What is the resulting concentration when 250.0 mL of 0.65 M Magnesium Sulfate is added to 800.0 mL of water?
Assuming the volumes are additive (technically they are not)
0.65 x [250/(250+800)] = ?
0.15mol/liter
To find the resulting concentration when 250.0 mL of 0.65 M Magnesium Sulfate is added to 800.0 mL of water, we need to consider the dilution process.
Dilution Formula:
C1V1 = C2V2
Where:
C1 = initial concentration
V1 = initial volume
C2 = final concentration
V2 = final volume
In this case:
C1 = 0.65 M (initial concentration of Magnesium Sulfate)

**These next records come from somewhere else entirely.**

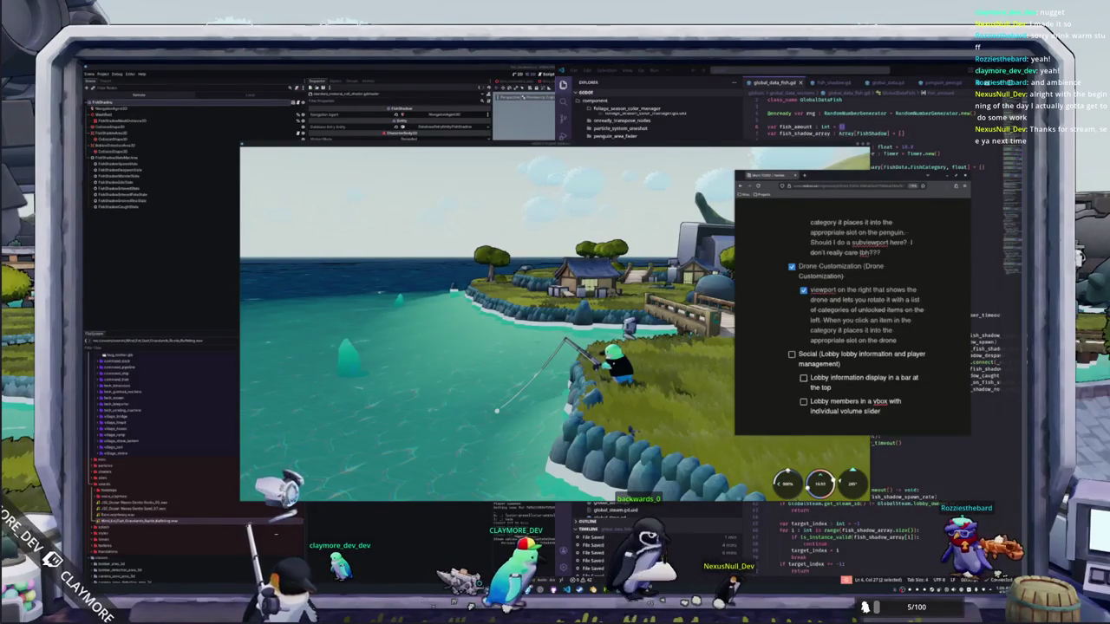
{"action": "key", "text": "BackSpace"}
{"action": "key", "text": "BackSpace"}
{"action": "key", "text": "BackSpace"}
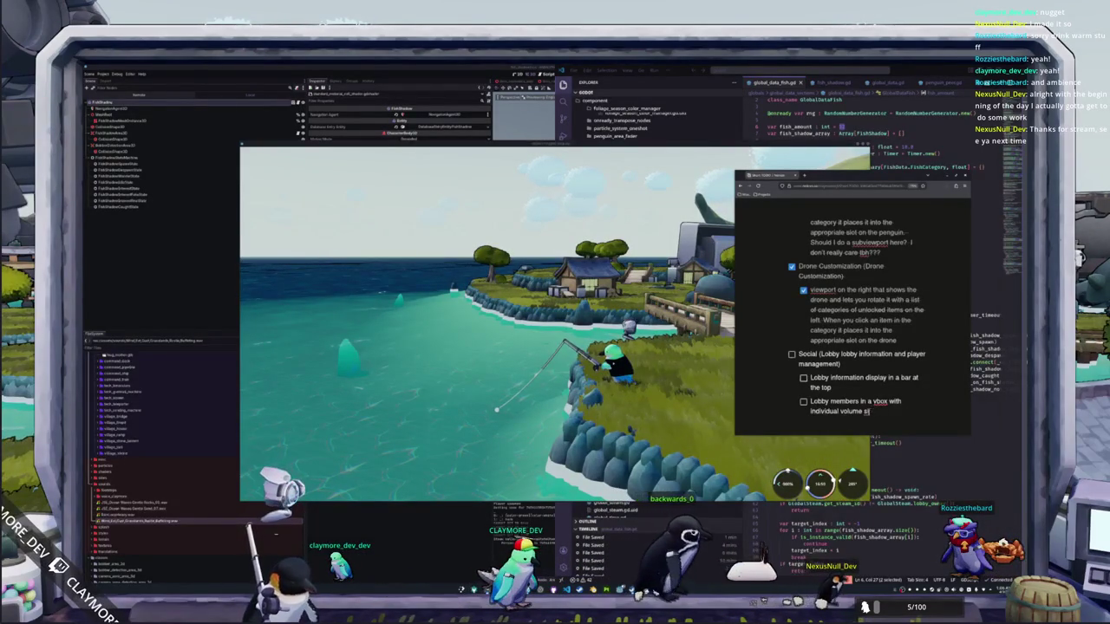
{"action": "key", "text": "BackSpace"}
{"action": "key", "text": "BackSpace"}
{"action": "key", "text": "BackSpace"}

V1 = 250.0 mL (initial volume of Magnesium Sulfate)
C2 = ? (final concentration)
V2 = 250.0 mL + 800.0 mL = 1050.0 mL (final volume)
Now, let's substitute these values into the formula:
(0.65 M)(250.0 mL) = C2(1050.0 mL)
Solving for C2:
C2 = (0.65 M)(250.0 mL) / 1050.0 mL
Using the given values, the final concentration, C2, is approximately 0.154 M.
Therefore, the resulting concentration after adding 250.0 mL of 0.65 M Magnesium Sulfate to 800.0 mL of water is approximately 0.154 M.